Definisi korban penyalahgunaan wewenang dalam deklarasi ini juga mencantumkan bahwa meskipun suatu tindakan berada dalam payung hukum yang sah, namun apabila melanggar ketentuan HAM yang diyakini secara internasional, maka mereka yang terkena dampak dari kebijakan tersebut dan terampas haknya adalah juga merupakan korban:
“Victims” means persons who, individually or collectively, have suffered harm, including physical or mental injury, emotional suffering, economic loss or substantial impairment of their fundamental rights, through acts or omissions that do not yet constitute violations of national criminal laws but of internationally recognized norms relating to human rights.
Pengertian korban dalam deklarasi diatas memiliki sifat yang lebih luas, antaralain dengan menitikberatkan hak-hak fundamental yang hilang, dengan tidak memerlukan bahwa tindakan tersebut telah teridentifikasi atau dituntut atau diputus pelakunya, juga bahwa hukum negara sekalipun adalah merupakan penyalahgunaan kekuasaan apabila mengakibatkan hilangnya hak-hak fundamental, keduanya berlaku baik melalui tindakan aktif maupun kelalaian negara. Disamping memiliki pengertian yang lebih luas, deklarasi tersebut sebagaimana pula terdapat dalam UDHR memiliki sikap universal yang mengatasi posisi hukum nasional sebagaimana terdapat dalam frasa
“do not yet constitute violations of national criminal laws but of internationally recognized norms relating to human rights. ” Dua pihak yang saling berhadapan dan saling tarik menarik disini adalah; norma universal dan kekuasaan de facto negara atas siapa yang disebut korban itu.
Dalam praktiknya, keduanya berada dalam posisi yang sangat bergantung dari konteks politik masing-masing negara. Beberapa pengadilan pidana internasional, dimana biasanya kekuatan politik hukum internasional telah masuk dan mengalahkan rezim nasional, yang berlaku adalah ketentuan-ketentuan hukum internasional.
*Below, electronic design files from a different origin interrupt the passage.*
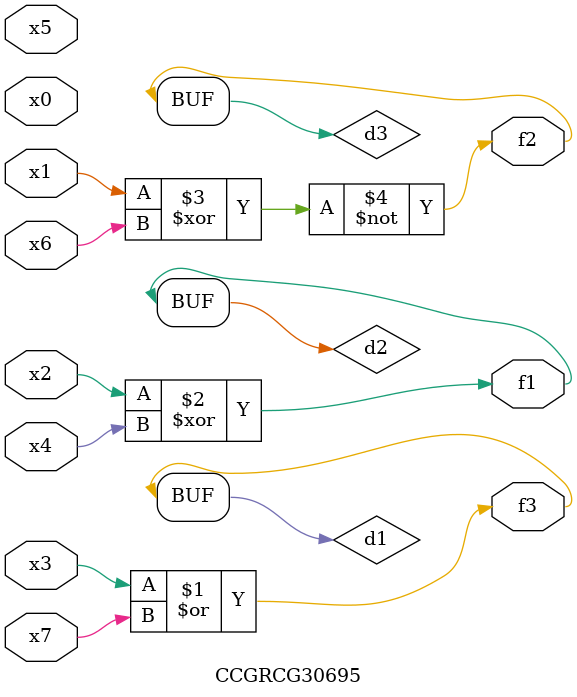
<source format=v>
module CCGRCG30695(
	input x0, x1, x2, x3, x4, x5, x6, x7,
	output f1, f2, f3
);

	wire d1, d2, d3;

	or (d1, x3, x7);
	xor (d2, x2, x4);
	xnor (d3, x1, x6);
	assign f1 = d2;
	assign f2 = d3;
	assign f3 = d1;
endmodule

</source>
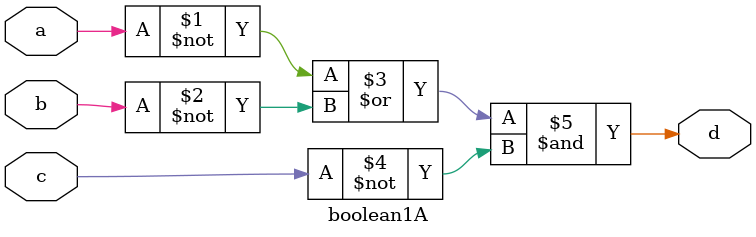
<source format=v>
`timescale 1ns / 1ps


module boolean1A(
    input a, b, c,
    output d
    );
    
assign d=((~a)|(~b))&(~c);

endmodule

</source>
Jadi dapat dikatakan bahwa penguasaan kondisi politik secara de facto menentukan nilai universalitas dari apa yang disebut sebagai hak fundamental, dan pengertian korban itu sendiri.
Ketentuan mengenai reparasi dalam hukum nasional agaknya dapat disimpangi dengan menggunakan instrumen lain yang juga tersedia dalam UU a quo, yaitu melalui UU KKR. Bagian lebih detil dari KKR tersebut akan dibahas dalam bagian lain tulisan ini namun cukup dimengerti disini bahwa melalui UU KKR, seharusnya turut menentukan alur penyelesaian Pelanggaran HAM berat masa lalu dan memberikan model reparasi yang berbeda pula.